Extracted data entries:
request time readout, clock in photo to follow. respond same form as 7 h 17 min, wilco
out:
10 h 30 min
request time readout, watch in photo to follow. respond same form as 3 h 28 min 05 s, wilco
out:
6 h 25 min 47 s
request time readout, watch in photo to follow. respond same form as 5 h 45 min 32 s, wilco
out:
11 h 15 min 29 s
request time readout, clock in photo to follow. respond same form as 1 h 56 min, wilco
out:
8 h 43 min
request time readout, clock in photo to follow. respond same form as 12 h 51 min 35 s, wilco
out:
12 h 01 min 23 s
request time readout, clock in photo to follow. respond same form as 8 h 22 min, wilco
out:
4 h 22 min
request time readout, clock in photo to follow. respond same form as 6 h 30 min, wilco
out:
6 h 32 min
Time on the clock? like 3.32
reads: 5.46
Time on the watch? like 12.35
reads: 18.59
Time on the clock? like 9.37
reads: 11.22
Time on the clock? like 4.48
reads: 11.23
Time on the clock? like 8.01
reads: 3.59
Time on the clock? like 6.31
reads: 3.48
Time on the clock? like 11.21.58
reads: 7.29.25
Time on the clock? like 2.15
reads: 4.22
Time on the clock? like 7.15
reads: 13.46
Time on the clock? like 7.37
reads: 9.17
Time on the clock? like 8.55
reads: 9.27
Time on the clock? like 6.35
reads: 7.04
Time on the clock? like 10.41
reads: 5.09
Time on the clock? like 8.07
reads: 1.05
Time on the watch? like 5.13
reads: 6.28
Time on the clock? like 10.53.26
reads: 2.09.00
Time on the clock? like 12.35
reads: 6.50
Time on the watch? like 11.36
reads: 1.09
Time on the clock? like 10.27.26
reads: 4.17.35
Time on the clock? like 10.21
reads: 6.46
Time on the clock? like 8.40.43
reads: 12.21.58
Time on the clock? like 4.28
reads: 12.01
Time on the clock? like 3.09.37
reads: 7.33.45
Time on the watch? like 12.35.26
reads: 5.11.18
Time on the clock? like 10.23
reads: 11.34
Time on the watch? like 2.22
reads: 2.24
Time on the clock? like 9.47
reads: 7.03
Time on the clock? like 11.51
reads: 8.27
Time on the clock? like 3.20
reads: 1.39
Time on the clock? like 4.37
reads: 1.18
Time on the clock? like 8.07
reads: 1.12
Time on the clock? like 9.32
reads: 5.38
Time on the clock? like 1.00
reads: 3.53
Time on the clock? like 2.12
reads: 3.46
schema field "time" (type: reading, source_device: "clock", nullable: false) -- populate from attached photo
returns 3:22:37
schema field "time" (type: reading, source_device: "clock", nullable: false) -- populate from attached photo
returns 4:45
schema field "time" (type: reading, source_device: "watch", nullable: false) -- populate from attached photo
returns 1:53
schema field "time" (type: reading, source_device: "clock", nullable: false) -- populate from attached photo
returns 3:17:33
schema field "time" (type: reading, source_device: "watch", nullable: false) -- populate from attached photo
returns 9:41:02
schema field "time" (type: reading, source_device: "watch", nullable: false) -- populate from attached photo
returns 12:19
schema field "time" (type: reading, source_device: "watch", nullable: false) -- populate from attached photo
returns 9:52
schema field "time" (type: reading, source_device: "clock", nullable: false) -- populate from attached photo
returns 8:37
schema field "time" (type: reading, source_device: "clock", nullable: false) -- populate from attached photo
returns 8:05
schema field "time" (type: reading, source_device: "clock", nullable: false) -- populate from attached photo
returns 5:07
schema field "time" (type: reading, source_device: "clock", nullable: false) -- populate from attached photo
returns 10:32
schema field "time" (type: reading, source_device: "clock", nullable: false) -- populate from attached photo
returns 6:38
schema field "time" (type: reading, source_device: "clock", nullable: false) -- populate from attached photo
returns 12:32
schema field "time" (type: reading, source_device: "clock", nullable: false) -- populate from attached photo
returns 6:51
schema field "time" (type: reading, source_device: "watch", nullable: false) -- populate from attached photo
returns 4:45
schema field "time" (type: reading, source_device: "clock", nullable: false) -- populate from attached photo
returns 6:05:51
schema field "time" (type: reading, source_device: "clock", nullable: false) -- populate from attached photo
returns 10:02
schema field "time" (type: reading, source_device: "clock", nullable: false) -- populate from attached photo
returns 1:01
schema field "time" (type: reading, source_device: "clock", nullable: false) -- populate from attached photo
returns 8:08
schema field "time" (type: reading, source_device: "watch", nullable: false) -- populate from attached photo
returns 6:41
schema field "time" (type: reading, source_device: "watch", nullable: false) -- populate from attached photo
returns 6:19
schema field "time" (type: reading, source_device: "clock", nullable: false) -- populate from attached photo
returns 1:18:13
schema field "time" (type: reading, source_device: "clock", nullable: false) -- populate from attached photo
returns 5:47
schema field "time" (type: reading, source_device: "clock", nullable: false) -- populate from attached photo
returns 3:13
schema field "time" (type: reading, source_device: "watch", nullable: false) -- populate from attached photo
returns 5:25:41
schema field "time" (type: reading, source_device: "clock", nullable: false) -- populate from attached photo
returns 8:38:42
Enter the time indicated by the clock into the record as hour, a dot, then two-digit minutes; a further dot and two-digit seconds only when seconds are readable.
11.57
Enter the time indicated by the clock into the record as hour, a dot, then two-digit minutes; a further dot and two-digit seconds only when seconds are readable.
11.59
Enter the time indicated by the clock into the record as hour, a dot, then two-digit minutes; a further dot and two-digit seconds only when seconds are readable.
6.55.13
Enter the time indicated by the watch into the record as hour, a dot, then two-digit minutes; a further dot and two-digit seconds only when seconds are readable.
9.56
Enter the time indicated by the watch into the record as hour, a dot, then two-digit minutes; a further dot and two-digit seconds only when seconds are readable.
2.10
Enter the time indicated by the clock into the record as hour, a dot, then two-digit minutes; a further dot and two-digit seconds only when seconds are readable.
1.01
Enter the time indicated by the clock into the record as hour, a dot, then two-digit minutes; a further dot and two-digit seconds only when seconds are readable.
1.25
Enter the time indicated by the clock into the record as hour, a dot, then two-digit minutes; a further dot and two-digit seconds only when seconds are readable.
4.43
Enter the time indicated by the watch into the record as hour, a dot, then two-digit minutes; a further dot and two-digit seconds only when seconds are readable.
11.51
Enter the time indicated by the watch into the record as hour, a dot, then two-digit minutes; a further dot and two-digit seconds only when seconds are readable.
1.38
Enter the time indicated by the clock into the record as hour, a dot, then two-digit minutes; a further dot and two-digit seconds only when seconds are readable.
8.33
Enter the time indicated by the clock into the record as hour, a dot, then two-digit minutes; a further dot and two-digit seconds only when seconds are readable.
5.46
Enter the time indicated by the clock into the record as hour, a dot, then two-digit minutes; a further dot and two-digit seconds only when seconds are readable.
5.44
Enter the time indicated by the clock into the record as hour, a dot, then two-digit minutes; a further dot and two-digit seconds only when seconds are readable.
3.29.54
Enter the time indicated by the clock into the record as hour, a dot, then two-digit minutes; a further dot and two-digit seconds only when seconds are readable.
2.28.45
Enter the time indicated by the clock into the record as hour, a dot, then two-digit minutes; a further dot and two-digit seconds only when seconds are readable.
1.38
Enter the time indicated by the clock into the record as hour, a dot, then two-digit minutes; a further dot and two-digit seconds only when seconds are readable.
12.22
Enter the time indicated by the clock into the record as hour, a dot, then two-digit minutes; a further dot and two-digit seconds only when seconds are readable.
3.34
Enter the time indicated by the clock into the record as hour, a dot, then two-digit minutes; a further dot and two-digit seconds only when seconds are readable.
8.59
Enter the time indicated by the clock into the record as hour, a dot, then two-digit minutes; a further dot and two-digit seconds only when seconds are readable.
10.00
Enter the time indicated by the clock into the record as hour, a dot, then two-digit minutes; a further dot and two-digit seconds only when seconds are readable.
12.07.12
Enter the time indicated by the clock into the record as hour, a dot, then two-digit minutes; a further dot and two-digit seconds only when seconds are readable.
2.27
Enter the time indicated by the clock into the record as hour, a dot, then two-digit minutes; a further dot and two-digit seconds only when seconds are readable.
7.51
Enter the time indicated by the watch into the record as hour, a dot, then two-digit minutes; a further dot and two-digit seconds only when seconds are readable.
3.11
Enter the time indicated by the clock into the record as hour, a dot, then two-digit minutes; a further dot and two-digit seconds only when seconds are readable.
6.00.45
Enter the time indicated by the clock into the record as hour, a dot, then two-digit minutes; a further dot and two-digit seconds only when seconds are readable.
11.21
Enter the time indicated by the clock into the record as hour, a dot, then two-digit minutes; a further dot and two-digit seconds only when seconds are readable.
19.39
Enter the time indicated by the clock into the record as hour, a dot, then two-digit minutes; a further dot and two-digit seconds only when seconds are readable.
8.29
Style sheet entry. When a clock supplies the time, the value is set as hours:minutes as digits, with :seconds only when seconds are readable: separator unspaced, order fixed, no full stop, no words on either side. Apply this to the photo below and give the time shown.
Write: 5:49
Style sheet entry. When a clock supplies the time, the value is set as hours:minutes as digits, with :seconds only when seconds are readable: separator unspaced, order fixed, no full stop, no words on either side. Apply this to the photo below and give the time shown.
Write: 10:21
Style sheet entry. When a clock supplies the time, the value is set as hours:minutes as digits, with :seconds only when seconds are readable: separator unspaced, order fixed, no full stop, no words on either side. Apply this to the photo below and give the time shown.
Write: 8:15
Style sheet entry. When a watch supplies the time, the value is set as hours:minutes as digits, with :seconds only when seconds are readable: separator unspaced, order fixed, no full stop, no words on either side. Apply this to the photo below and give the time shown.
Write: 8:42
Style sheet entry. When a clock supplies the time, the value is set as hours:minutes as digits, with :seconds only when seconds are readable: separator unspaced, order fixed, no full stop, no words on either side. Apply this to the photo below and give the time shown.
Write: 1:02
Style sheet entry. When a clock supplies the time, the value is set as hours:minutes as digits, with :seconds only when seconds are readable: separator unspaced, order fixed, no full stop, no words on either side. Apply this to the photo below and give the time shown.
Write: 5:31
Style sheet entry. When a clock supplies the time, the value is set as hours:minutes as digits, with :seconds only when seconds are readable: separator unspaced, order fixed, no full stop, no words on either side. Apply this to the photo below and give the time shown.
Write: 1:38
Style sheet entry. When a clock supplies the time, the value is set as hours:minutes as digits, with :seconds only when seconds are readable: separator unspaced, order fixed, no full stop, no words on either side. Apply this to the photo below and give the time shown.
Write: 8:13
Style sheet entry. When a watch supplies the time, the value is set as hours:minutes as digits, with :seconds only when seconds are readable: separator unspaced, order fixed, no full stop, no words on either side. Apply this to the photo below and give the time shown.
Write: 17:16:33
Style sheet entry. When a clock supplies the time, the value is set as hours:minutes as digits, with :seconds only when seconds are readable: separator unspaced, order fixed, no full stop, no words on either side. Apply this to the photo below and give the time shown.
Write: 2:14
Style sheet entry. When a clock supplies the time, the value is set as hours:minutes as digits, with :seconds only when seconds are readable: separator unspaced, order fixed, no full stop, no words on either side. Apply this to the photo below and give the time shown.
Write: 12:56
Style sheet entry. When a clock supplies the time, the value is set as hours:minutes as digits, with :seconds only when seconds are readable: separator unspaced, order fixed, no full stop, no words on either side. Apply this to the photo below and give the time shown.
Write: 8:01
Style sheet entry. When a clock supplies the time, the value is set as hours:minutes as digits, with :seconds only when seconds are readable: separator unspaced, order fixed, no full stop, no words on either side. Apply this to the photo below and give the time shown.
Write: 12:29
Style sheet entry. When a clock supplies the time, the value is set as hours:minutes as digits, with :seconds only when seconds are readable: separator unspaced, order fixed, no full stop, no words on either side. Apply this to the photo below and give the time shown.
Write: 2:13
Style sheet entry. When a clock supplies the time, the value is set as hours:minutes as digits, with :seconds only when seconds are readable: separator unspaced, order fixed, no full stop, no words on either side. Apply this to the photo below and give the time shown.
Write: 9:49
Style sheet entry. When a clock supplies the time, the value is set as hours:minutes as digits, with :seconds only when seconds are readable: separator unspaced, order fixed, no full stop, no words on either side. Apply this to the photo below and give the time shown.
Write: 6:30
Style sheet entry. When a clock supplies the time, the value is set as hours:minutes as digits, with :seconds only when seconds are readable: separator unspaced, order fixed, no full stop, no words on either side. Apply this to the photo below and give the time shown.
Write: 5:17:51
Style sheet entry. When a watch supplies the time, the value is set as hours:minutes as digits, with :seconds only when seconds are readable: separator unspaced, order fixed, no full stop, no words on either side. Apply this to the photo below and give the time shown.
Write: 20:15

Directions:
Can you express the records above as a JSON list of strings, one per line with blank lines left out, starting at the line containing "Time on the clock? like 11.51" and ending at the line containing "returns 3:22:37"?

Response for this exercise:
[
  "Time on the clock? like 11.51",
  "reads: 8.27",
  "Time on the clock? like 3.20",
  "reads: 1.39",
  "Time on the clock? like 4.37",
  "reads: 1.18",
  "Time on the clock? like 8.07",
  "reads: 1.12",
  "Time on the clock? like 9.32",
  "reads: 5.38",
  "Time on the clock? like 1.00",
  "reads: 3.53",
  "Time on the clock? like 2.12",
  "reads: 3.46",
  "schema field \"time\" (type: reading, source_device: \"clock\", nullable: false) -- populate from attached photo",
  "returns 3:22:37"
]